**Exercise directions:** Only the lines holding the string "middle" are needed; copy each of them from the data.
══════════
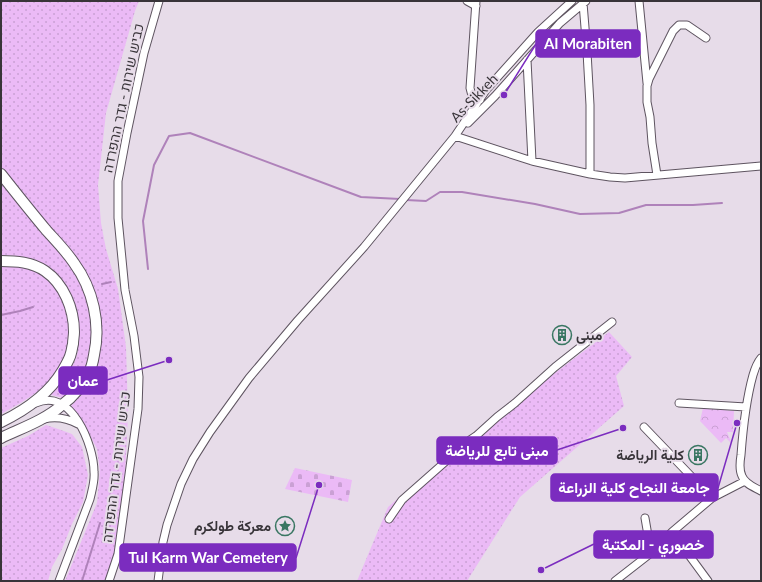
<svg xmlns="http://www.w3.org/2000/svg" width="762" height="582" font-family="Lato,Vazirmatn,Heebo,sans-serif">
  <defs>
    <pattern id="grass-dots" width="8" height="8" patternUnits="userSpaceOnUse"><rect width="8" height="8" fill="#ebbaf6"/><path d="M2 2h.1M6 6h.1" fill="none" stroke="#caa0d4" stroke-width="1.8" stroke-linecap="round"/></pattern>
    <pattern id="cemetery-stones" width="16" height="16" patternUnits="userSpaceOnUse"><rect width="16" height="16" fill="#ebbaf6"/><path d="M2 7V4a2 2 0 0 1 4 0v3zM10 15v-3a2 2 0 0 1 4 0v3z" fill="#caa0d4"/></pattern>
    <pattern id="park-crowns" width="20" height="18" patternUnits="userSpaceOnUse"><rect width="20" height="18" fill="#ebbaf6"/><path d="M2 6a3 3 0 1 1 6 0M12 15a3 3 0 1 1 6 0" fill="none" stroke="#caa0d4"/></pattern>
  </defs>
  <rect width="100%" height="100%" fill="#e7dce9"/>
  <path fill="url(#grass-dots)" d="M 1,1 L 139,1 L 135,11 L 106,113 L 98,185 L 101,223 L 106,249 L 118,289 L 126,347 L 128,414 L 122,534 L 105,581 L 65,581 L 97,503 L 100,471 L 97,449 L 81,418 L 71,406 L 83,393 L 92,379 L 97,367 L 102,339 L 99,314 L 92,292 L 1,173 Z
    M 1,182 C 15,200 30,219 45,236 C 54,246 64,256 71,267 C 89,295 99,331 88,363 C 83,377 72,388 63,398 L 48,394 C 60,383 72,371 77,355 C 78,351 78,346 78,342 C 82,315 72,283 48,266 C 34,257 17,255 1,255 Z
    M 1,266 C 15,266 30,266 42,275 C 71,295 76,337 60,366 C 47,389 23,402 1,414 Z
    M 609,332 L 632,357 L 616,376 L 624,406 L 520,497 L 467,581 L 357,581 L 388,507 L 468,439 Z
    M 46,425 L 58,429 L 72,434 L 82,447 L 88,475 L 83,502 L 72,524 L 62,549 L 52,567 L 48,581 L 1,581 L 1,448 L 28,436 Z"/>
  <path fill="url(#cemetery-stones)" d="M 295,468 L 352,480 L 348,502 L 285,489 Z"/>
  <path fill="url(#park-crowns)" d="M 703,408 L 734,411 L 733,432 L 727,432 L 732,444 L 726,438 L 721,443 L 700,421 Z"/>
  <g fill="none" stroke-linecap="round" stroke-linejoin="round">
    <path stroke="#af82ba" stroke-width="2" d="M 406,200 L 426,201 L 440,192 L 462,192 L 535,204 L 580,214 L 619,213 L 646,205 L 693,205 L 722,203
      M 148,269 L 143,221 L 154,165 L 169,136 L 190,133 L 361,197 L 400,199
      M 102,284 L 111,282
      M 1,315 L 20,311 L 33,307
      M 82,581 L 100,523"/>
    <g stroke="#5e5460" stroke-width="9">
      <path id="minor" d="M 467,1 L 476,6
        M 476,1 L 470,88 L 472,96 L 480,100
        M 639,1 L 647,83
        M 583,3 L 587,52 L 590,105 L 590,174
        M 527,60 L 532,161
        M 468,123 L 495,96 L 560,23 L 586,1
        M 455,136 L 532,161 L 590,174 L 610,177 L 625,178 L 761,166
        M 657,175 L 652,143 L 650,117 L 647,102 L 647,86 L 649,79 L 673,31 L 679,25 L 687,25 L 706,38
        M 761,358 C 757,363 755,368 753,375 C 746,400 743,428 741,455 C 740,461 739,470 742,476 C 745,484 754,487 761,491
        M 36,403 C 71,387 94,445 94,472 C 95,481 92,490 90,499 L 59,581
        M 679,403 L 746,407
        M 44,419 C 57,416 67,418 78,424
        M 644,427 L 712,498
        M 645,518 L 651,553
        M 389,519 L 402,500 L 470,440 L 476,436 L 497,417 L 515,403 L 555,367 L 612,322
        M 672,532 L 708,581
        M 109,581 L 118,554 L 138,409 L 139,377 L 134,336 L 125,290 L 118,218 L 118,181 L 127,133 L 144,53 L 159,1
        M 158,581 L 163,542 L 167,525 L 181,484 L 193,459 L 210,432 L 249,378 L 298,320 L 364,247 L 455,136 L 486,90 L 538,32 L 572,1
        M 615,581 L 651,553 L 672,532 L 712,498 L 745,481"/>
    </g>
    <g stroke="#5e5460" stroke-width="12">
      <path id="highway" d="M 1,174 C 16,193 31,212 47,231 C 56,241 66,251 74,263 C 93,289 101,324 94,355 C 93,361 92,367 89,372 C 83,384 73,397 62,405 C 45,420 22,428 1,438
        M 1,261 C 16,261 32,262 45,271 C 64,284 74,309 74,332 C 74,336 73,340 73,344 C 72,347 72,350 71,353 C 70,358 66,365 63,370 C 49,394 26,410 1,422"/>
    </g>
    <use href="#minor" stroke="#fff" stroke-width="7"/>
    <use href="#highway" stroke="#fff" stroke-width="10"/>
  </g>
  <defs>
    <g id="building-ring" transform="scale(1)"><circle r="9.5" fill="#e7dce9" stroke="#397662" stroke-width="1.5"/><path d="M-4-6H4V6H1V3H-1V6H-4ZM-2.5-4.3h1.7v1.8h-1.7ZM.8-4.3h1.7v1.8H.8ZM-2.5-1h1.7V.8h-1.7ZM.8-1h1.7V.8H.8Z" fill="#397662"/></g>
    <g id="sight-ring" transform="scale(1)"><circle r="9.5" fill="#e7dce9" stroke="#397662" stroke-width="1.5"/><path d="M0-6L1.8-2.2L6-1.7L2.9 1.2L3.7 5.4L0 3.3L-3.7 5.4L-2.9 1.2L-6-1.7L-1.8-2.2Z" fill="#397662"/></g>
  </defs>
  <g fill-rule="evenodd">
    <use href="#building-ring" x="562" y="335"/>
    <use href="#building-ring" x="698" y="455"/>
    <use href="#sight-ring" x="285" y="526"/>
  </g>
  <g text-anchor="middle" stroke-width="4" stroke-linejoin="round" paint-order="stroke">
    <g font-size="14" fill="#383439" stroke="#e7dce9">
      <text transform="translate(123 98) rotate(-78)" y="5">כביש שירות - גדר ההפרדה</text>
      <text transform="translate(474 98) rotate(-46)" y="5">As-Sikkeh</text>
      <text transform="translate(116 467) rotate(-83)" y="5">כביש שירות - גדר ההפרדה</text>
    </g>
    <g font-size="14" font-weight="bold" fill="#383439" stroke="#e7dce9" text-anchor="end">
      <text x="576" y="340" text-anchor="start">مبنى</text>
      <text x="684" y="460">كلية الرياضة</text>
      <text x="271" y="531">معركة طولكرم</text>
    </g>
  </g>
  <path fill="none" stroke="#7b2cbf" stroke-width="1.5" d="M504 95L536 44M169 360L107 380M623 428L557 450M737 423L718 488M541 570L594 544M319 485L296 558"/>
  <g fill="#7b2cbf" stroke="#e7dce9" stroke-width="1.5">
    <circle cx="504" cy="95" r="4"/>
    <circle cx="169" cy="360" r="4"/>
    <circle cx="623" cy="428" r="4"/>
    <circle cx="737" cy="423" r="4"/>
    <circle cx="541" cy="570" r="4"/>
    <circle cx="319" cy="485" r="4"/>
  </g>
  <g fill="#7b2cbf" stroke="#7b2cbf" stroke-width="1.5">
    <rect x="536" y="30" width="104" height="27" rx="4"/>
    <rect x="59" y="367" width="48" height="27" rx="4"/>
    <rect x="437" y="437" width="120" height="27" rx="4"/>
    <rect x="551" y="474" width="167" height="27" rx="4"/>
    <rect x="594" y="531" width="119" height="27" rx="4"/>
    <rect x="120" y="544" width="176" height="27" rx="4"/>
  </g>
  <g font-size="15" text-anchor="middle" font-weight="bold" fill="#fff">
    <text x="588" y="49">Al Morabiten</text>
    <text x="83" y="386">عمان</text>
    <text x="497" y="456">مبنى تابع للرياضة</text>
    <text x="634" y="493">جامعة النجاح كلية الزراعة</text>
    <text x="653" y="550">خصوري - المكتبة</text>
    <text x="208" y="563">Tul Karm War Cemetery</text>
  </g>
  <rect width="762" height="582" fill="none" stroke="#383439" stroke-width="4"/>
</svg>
══════════
**Solved exercise:**
  <g text-anchor="middle" stroke-width="4" stroke-linejoin="round" paint-order="stroke">
  <g font-size="15" text-anchor="middle" font-weight="bold" fill="#fff">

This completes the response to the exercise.